Thirty zone II cadaveric flexor digitorum profundus tendon lacerations (index, middle, and ring digits) were randomized to three different tendon repair techniques (3-0 Modified Kessler, 3-0 locked Cruciate 4-strand, or Teno Fix) performed in situ by a single surgeon. Mechanical behavior of each repair was studied under cyclic load in an attempt to simulate in vivo forces during active motion. The specimens were excised and initially cycled in tension, under load control, between 5 N and 25 N for 8000 cycles at 2 Hz. The peak load increased by 10 N and specimen cycled for an additional 4000 cycles. This 10 N increase was repeated every 4000 cycles to 65 N for a total of 24,000 cycles. If the specimen did not fail by final load step of 65 N and 24,000 cycles, it was loaded in displacement control, at a rate of .2 mm/second until failure. Displacement at the repair site was monitored using a Differential Variable Reluctance Transducer gage (Microstrain, Burlington, Vt), and gap formation was recorded using serial digital photography. Failure was defined as repair rupture or 4-mm gap displacement. Cycles to failure were recorded and weighted by the load step at which the specimen was cycling at failure (N-cycles).
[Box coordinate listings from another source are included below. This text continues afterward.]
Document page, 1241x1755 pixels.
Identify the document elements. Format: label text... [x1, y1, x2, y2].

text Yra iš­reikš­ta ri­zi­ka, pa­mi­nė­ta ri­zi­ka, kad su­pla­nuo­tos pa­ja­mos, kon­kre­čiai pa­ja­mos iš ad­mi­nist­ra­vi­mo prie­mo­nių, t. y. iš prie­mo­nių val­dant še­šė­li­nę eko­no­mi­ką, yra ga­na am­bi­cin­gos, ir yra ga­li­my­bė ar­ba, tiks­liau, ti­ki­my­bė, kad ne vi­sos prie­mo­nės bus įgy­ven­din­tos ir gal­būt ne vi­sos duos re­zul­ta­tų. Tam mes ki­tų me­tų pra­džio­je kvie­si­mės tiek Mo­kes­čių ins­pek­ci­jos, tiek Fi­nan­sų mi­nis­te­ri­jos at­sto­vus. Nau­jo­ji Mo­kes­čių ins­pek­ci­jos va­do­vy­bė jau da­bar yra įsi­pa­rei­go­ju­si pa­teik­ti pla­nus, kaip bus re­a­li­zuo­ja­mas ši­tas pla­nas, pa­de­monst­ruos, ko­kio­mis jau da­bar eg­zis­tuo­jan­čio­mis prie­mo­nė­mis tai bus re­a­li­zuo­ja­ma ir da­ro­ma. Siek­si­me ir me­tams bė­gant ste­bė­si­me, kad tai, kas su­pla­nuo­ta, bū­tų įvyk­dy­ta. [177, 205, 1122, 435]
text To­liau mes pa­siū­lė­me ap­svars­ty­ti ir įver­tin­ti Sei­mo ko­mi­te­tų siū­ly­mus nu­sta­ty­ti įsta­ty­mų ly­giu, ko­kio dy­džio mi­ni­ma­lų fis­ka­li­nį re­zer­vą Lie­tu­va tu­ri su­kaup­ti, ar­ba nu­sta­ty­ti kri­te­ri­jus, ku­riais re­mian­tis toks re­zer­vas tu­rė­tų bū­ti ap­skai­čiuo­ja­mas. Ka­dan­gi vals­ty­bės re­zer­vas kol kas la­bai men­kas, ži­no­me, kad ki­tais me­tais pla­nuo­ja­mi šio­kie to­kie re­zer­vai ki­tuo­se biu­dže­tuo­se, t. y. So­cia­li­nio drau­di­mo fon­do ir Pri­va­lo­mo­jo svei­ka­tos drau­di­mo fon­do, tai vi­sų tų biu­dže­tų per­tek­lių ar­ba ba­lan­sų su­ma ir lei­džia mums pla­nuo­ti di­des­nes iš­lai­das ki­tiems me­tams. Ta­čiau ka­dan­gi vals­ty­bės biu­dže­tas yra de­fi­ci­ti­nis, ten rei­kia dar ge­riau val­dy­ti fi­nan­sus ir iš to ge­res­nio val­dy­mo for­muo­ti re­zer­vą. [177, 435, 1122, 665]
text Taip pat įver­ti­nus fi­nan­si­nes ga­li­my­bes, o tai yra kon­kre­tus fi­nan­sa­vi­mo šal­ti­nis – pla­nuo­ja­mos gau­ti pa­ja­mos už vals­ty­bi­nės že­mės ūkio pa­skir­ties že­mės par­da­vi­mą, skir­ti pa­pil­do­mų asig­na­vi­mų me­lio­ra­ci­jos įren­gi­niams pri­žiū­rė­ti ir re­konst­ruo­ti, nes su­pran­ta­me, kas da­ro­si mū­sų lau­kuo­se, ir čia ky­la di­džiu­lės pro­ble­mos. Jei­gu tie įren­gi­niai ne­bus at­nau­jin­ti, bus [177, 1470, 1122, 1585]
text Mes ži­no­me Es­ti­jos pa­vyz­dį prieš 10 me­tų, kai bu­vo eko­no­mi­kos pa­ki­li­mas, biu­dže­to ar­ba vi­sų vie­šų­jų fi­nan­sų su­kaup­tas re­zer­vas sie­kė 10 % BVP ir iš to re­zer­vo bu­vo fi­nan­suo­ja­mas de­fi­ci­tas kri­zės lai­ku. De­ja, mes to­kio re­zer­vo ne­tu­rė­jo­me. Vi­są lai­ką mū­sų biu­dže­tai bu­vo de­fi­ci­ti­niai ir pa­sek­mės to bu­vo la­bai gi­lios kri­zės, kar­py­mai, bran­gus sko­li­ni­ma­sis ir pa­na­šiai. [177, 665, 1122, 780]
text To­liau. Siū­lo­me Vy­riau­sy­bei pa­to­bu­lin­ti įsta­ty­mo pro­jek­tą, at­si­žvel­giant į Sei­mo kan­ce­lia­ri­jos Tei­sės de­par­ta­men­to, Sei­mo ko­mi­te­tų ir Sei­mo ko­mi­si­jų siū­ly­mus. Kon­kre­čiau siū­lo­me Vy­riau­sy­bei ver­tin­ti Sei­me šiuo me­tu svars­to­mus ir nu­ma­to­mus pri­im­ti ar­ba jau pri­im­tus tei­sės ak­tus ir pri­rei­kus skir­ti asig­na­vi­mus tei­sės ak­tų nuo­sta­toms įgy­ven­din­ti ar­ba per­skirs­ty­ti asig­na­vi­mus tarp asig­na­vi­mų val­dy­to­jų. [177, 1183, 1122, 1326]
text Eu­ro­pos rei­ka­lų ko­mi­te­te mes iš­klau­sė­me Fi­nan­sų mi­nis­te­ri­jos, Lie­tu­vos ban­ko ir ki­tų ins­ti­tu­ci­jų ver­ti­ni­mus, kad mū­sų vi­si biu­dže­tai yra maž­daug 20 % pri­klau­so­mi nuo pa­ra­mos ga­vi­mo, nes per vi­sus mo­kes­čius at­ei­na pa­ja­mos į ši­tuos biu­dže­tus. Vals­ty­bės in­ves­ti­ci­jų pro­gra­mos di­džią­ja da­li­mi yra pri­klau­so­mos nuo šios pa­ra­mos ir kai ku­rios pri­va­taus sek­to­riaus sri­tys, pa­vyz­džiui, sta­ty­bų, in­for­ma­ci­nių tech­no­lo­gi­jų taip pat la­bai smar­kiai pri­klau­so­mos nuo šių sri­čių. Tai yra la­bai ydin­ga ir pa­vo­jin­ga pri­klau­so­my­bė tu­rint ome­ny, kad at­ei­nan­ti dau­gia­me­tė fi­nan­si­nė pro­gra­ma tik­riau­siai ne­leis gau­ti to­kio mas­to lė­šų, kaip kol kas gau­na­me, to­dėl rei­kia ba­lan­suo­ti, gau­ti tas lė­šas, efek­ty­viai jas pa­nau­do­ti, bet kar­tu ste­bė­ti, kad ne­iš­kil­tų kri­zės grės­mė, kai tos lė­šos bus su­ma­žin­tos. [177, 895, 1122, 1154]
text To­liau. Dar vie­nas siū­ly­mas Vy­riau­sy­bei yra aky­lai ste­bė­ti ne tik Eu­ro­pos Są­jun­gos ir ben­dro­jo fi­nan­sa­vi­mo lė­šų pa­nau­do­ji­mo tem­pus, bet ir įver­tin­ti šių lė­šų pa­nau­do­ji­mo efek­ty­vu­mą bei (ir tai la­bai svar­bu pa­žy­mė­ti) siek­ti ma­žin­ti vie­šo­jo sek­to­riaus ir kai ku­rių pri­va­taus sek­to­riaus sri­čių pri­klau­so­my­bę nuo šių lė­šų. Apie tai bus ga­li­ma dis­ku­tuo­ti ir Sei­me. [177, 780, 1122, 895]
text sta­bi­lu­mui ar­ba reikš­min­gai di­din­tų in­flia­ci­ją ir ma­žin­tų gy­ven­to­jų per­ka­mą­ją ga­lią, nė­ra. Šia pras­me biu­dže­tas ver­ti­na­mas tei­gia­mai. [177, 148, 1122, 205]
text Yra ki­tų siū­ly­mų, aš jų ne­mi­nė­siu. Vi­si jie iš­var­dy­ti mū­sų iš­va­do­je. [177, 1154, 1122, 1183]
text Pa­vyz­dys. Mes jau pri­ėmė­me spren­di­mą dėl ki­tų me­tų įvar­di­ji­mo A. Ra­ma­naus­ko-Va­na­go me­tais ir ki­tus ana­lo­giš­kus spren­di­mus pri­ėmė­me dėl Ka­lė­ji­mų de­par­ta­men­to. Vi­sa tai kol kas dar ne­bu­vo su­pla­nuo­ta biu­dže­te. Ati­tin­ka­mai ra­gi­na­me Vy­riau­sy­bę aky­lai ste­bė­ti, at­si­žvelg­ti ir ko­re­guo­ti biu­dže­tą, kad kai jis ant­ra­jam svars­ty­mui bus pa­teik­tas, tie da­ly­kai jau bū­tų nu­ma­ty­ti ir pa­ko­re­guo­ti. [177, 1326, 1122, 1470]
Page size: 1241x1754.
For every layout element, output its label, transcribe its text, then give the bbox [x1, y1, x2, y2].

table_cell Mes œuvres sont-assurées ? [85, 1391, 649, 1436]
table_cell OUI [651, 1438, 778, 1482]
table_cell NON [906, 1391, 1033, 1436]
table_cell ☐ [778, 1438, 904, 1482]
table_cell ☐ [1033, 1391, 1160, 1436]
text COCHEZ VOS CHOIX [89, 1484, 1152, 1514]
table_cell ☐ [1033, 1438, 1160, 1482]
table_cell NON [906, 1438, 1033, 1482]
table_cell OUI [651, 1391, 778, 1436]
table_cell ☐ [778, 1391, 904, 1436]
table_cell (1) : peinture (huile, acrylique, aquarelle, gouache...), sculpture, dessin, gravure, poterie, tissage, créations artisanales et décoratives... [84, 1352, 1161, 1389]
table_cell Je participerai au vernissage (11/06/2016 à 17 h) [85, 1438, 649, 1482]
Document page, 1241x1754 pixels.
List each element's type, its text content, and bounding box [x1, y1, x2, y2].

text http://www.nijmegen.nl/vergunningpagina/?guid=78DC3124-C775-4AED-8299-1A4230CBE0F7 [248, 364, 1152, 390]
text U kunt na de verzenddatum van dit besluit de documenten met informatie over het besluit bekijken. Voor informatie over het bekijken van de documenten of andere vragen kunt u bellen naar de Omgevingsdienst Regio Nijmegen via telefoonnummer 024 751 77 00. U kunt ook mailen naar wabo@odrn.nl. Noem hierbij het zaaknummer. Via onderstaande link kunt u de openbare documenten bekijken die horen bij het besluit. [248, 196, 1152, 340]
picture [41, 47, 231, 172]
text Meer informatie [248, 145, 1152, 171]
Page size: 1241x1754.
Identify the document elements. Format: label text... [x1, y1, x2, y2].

The 3-0 locked cruciate 4-strand repair demonstrated a significant increase in N-cycles to failure when compared with either of the other two suture repairs (P=.018). The cruciate repair exhibited increased resistance to 1-mm gap (16,200 cycles) compared with the Kessler (7200 cycles) or the Teno Fix (6000 cycles) (P=.003). Differential Variable Reluctance Transducer analysis demonstrated less displacement of the cruciate repair at 35 N and 45 N load steps when compared with the two other repairs (P<.01).

Inadequate initial repair strength leads to separation of flexor tendon repairs under the stress of cyclic loading, thus increasing the chance for failure. The Teno Fix implant previously demonstrated promising laboratory and clinical results in range of motion and decreased rupture rates, and may lead to improvements over conventional suture techniques. In this high force cyclical loading protocol, however, neither the Teno Fix nor the Kessler repair conferred mechanical advantages over a 3-0 locked cruciate 4-strand suture repair. The cyclic forces in this testing protocol exceed load demands of unresisted active motion protocols, but the information provided by protocol establishes safe boundaries for active motion rehabilitation of the Teno Fix device.